*** Begin section ***

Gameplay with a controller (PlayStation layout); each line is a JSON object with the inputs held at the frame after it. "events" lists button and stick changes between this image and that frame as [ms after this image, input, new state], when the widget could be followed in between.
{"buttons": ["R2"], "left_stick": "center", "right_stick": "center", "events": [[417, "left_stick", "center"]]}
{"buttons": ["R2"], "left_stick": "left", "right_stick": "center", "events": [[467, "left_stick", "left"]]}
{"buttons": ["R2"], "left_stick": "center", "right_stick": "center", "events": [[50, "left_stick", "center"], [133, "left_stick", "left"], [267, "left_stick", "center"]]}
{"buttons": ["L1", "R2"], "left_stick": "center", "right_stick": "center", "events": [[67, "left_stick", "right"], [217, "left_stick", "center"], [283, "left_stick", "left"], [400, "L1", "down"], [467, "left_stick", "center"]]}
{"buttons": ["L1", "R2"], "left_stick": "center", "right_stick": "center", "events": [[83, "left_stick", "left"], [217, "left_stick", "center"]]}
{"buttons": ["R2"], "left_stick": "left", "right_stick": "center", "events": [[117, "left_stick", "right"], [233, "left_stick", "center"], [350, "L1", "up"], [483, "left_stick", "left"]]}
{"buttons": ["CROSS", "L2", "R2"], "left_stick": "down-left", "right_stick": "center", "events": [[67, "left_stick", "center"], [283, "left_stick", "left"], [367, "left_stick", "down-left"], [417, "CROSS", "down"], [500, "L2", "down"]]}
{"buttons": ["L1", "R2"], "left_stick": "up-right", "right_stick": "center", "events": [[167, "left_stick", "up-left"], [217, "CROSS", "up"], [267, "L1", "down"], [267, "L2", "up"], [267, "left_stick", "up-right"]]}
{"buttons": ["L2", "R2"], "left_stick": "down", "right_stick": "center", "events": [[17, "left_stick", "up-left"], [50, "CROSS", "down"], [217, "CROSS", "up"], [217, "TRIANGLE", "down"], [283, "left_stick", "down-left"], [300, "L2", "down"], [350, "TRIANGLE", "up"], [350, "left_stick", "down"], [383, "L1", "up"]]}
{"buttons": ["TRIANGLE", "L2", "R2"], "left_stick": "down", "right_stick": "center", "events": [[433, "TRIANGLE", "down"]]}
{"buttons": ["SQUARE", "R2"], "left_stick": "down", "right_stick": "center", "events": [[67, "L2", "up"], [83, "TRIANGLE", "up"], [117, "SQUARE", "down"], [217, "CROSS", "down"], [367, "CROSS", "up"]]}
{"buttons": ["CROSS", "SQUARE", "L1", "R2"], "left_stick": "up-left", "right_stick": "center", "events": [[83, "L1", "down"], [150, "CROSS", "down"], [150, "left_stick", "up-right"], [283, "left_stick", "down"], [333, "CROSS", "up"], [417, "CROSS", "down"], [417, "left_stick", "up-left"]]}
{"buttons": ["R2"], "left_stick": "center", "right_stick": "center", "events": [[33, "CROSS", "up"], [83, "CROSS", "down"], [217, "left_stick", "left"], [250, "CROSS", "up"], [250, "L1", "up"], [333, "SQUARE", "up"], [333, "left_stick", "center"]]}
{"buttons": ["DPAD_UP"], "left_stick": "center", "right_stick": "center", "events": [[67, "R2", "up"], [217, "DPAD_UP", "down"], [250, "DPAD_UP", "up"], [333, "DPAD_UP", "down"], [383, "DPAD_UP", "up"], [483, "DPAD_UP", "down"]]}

*** End section ***

(Task description): Scanning the data above, copy out every line where "TRIANGLE" is found.

(Worked solution):
{"buttons": ["L2", "R2"], "left_stick": "down", "right_stick": "center", "events": [[17, "left_stick", "up-left"], [50, "CROSS", "down"], [217, "CROSS", "up"], [217, "TRIANGLE", "down"], [283, "left_stick", "down-left"], [300, "L2", "down"], [350, "TRIANGLE", "up"], [350, "left_stick", "down"], [383, "L1", "up"]]}
{"buttons": ["TRIANGLE", "L2", "R2"], "left_stick": "down", "right_stick": "center", "events": [[433, "TRIANGLE", "down"]]}
{"buttons": ["SQUARE", "R2"], "left_stick": "down", "right_stick": "center", "events": [[67, "L2", "up"], [83, "TRIANGLE", "up"], [117, "SQUARE", "down"], [217, "CROSS", "down"], [367, "CROSS", "up"]]}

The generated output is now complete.